Reffelmann Thorsten, Kloner Robert A
The Heart Institute, Good Samaritan Hospital, Dept. of Cardiology, Division of Cardiovascular Medicine at Keck School of Medicine, University of Southern California, 1225 Wilshire Boulevard, Los Angeles (CA) 90017, USA.
Basic Res Cardiol. 2006 Sep;101(5):359-72. doi: 10.1007/s00395-006-0615-2.
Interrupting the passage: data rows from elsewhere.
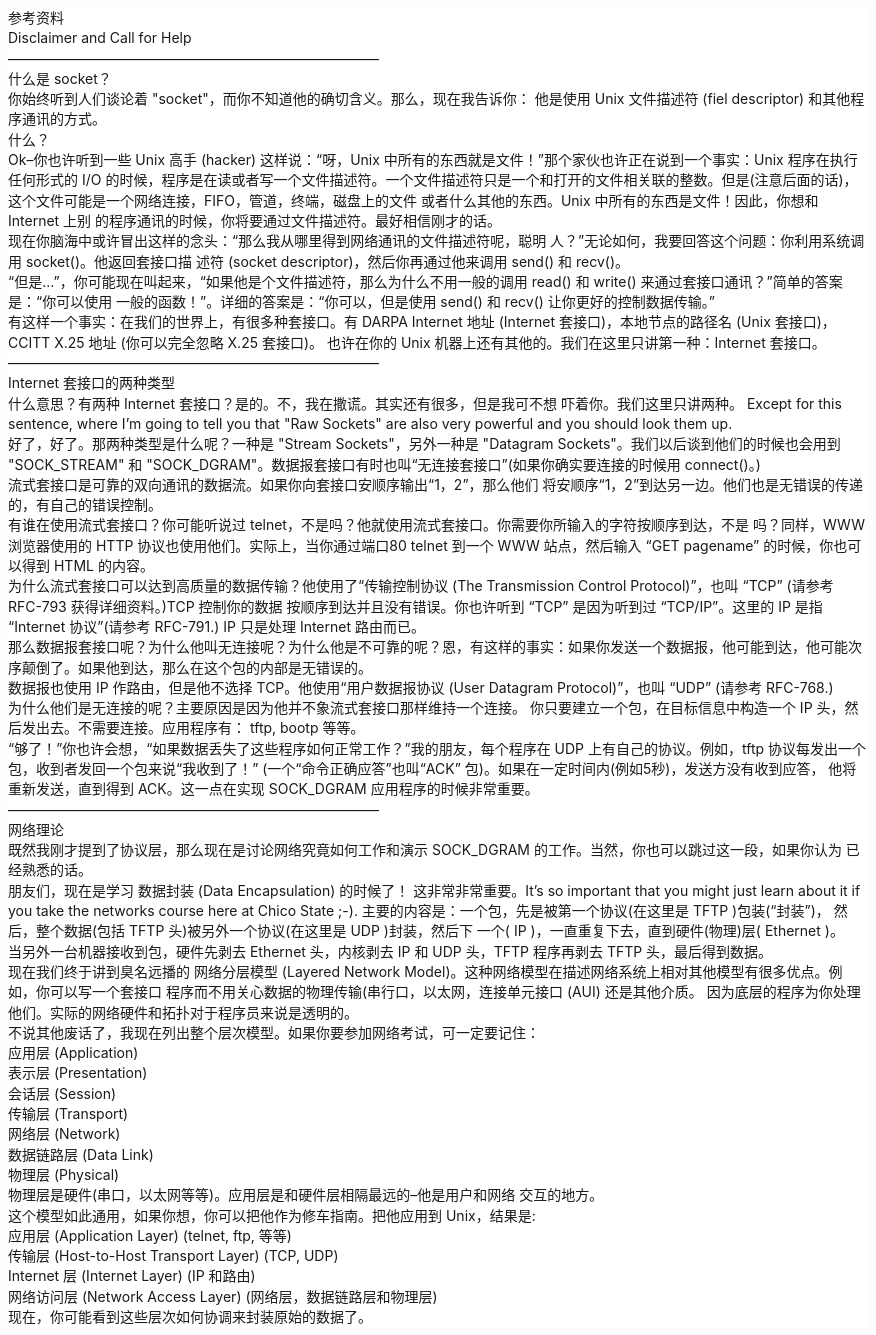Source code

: 参考资料   
Disclaimer and Call for Help   
&#8212;&#8212;&#8212;&#8212;&#8212;&#8212;&#8212;&#8212;&#8212;&#8212;&#8212;&#8212;&#8212;&#8212;&#8212;&#8212;&#8212;&#8212;&#8212;&#8212;&#8212;&#8212;&#8212;&#8212;&#8212;&#8212;&#8211;   
<a name="什么是 socket？">什么是 socket？</a>   
你始终听到人们谈论着 "socket"，而你不知道他的确切含义。那么，现在我告诉你： 他是使用 Unix 文件描述符 (fiel descriptor) 和其他程序通讯的方式。   
什么？   
Ok&#8211;你也许听到一些 Unix 高手 (hacker) 这样说：&ldquo;呀，Unix 中所有的东西就是文件！&rdquo;那个家伙也许正在说到一个事实：Unix 程序在执行任何形式的 I/O 的时候，程序是在读或者写一个文件描述符。一个文件描述符只是一个和打开的文件相关联的整数。但是(注意后面的话)，这个文件可能是一个网络连接，FIFO，管道，终端，磁盘上的文件 或者什么其他的东西。Unix 中所有的东西是文件！因此，你想和 Internet 上别 的程序通讯的时候，你将要通过文件描述符。最好相信刚才的话。   
现在你脑海中或许冒出这样的念头：&ldquo;那么我从哪里得到网络通讯的文件描述符呢，聪明 人？&rdquo;无论如何，我要回答这个问题：你利用系统调用 socket()。他返回套接口描 述符 (socket descriptor)，然后你再通过他来调用 send() 和 recv()。   
&ldquo;但是&#8230;&rdquo;，你可能现在叫起来，&ldquo;如果他是个文件描述符，那么为什么不用一般的调用 read() 和 write() 来通过套接口通讯？&rdquo;简单的答案是：&ldquo;你可以使用 一般的函数！&rdquo;。详细的答案是：&ldquo;你可以，但是使用 send() 和 recv() 让你更好的控制数据传输。&rdquo;   
有这样一个事实：在我们的世界上，有很多种套接口。有 DARPA Internet 地址 (Internet 套接口)，本地节点的路径名 (Unix 套接口)，CCITT X.25 地址 (你可以完全忽略 X.25 套接口)。 也许在你的 Unix 机器上还有其他的。我们在这里只讲第一种：Internet 套接口。   
&#8212;&#8212;&#8212;&#8212;&#8212;&#8212;&#8212;&#8212;&#8212;&#8212;&#8212;&#8212;&#8212;&#8212;&#8212;&#8212;&#8212;&#8212;&#8212;&#8212;&#8212;&#8212;&#8212;&#8212;&#8212;&#8212;&#8211;   
<a name="Internet 套接口的两种类型">Internet 套接口的两种类型 </a>  
什么意思？有两种 Internet 套接口？是的。不，我在撒谎。其实还有很多，但是我可不想 吓着你。我们这里只讲两种。 Except for this sentence, where I&#8217;m going to tell you that "Raw Sockets" are also very powerful and you should look them up.   
好了，好了。那两种类型是什么呢？一种是 "Stream Sockets"，另外一种是 "Datagram Sockets"。我们以后谈到他们的时候也会用到 "SOCK\_STREAM" 和 "SOCK\_DGRAM"。数据报套接口有时也叫&ldquo;无连接套接口&rdquo;(如果你确实要连接的时候用 connect()。)   
流式套接口是可靠的双向通讯的数据流。如果你向套接口安顺序输出&ldquo;1，2&rdquo;，那么他们 将安顺序&ldquo;1，2&rdquo;到达另一边。他们也是无错误的传递的，有自己的错误控制。   
有谁在使用流式套接口？你可能听说过 telnet，不是吗？他就使用流式套接口。你需要你所输入的字符按顺序到达，不是 吗？同样，WWW 浏览器使用的 HTTP 协议也使用他们。实际上，当你通过端口80 telnet 到一个 WWW 站点，然后输入 &ldquo;GET pagename&rdquo; 的时候，你也可以得到 HTML 的内容。   
为什么流式套接口可以达到高质量的数据传输？他使用了&ldquo;传输控制协议 (The Transmission Control Protocol)&rdquo;，也叫 &ldquo;TCP&rdquo; (请参考 RFC-793 获得详细资料。)TCP 控制你的数据 按顺序到达并且没有错误。你也许听到 &ldquo;TCP&rdquo; 是因为听到过 &ldquo;TCP/IP&rdquo;。这里的 IP 是指 &ldquo;Internet 协议&rdquo;(请参考 RFC-791.) IP 只是处理 Internet 路由而已。   
那么数据报套接口呢？为什么他叫无连接呢？为什么他是不可靠的呢？恩，有这样的事实：如果你发送一个数据报，他可能到达，他可能次序颠倒了。如果他到达，那么在这个包的内部是无错误的。   
数据报也使用 IP 作路由，但是他不选择 TCP。他使用&ldquo;用户数据报协议 (User Datagram Protocol)&rdquo;，也叫 &ldquo;UDP&rdquo; (请参考 RFC-768.)   
为什么他们是无连接的呢？主要原因是因为他并不象流式套接口那样维持一个连接。 你只要建立一个包，在目标信息中构造一个 IP 头，然后发出去。不需要连接。应用程序有： tftp, bootp 等等。   
&ldquo;够了！&rdquo;你也许会想，&ldquo;如果数据丢失了这些程序如何正常工作？&rdquo;我的朋友，每个程序在 UDP 上有自己的协议。例如，tftp 协议每发出一个包，收到者发回一个包来说&ldquo;我收到了！&rdquo; (一个&ldquo;命令正确应答&rdquo;也叫&ldquo;ACK&rdquo; 包)。如果在一定时间内(例如5秒)，发送方没有收到应答， 他将重新发送，直到得到 ACK。这一点在实现 SOCK_DGRAM 应用程序的时候非常重要。   
&#8212;&#8212;&#8212;&#8212;&#8212;&#8212;&#8212;&#8212;&#8212;&#8212;&#8212;&#8212;&#8212;&#8212;&#8212;&#8212;&#8212;&#8212;&#8212;&#8212;&#8212;&#8212;&#8212;&#8212;&#8212;&#8212;&#8211;   
<a name="网络理论">网络理论 </a>  
既然我刚才提到了协议层，那么现在是讨论网络究竟如何工作和演示 SOCK_DGRAM 的工作。当然，你也可以跳过这一段，如果你认为 已经熟悉的话。   
朋友们，现在是学习 数据封装 (Data Encapsulation) 的时候了！ 这非常非常重要。It&#8217;s so important that you might just learn about it if you take the networks course here at Chico State ;-). 主要的内容是：一个包，先是被第一个协议(在这里是 TFTP )包装(&ldquo;封装&rdquo;)， 然后，整个数据(包括 TFTP 头)被另外一个协议(在这里是 UDP )封装，然后下 一个( IP )，一直重复下去，直到硬件(物理)层( Ethernet )。   
当另外一台机器接收到包，硬件先剥去 Ethernet 头，内核剥去 IP 和 UDP 头，TFTP 程序再剥去 TFTP 头，最后得到数据。   
现在我们终于讲到臭名远播的 网络分层模型 (Layered Network Model)。这种网络模型在描述网络系统上相对其他模型有很多优点。例如，你可以写一个套接口 程序而不用关心数据的物理传输(串行口，以太网，连接单元接口 (AUI) 还是其他介质。 因为底层的程序为你处理他们。实际的网络硬件和拓扑对于程序员来说是透明的。   
不说其他废话了，我现在列出整个层次模型。如果你要参加网络考试，可一定要记住：   
应用层 (Application)   
表示层 (Presentation)   
会话层 (Session)   
传输层 (Transport)   
网络层 (Network)   
数据链路层 (Data Link)   
物理层 (Physical)   
物理层是硬件(串口，以太网等等)。应用层是和硬件层相隔最远的&#8211;他是用户和网络 交互的地方。   
这个模型如此通用，如果你想，你可以把他作为修车指南。把他应用到 Unix，结果是:   
应用层 (Application Layer) (telnet, ftp, 等等)   
传输层 (Host-to-Host Transport Layer) (TCP, UDP)   
Internet 层 (Internet Layer) (IP 和路由)   
网络访问层 (Network Access Layer) (网络层，数据链路层和物理层)   
现在，你可能看到这些层次如何协调来封装原始的数据了。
Both animal models of experimental myocardial infarction and clinical studies on reperfusion therapy for acute myocardial infarction have provided evidence of impaired tissue perfusion at the microvascular level after initiation of reperfusion despite adequate restoration of epicardial vessel patency. Characteristics of this "no-reflow" phenomenon found in basic science investigations, such as distinct perfusion defects, progressive decrease of resting myocardial flow with ongoing reperfusion and functional vascular alterations are paralleled by clinical observations demonstrating similar features during the course of reperfusion. In experimental animal investigations of coronary occlusion and reperfusion, this no-reflow phenomenon could be characterized as a fundamental mechanism of myocardial ischemia and reperfusion. Major determinants of the amount of no-reflow are the duration of occlusion, infarct size, but also the length of reperfusion, as rapid expansion of perfusion defects occurs during reperfusion. Moreover, no-reflow appears to persist over a period of at least four weeks, a period when major steps of infarct healing take place. The significant association of the degree of compromised tissue perfusion at four weeks and indices of infarct expansion, found in chronic animal models of reperfused myocardial infarction, might be the pathoanatomic correlate for the prognostic significance observed in the clinical setting.
实验性心肌梗死的动物模型以及急性心肌梗死再灌注治疗的临床研究均已证明,尽管心外膜血管通畅已充分恢复,但再灌注开始后微血管水平的组织灌注仍受损。基础科学研究中发现的这种“无复流”现象的特征,如明显的灌注缺损、再灌注过程中静息心肌血流的逐渐减少以及功能性血管改变,在临床观察中也有类似特征,表明再灌注过程中存在相似情况。在冠状动脉闭塞和再灌注的实验动物研究中,这种无复流现象可被视为心肌缺血和再灌注的一种基本机制。无复流程度的主要决定因素包括闭塞持续时间、梗死面积,还有再灌注时间,因为再灌注期间灌注缺损会迅速扩大。此外,无复流似乎会持续至少四周,这正是梗死愈合的主要阶段。在再灌注心肌梗死的慢性动物模型中发现,四周时组织灌注受损程度与梗死扩展指标之间存在显著关联,这可能是临床观察中所观察到的预后意义的病理解剖学关联。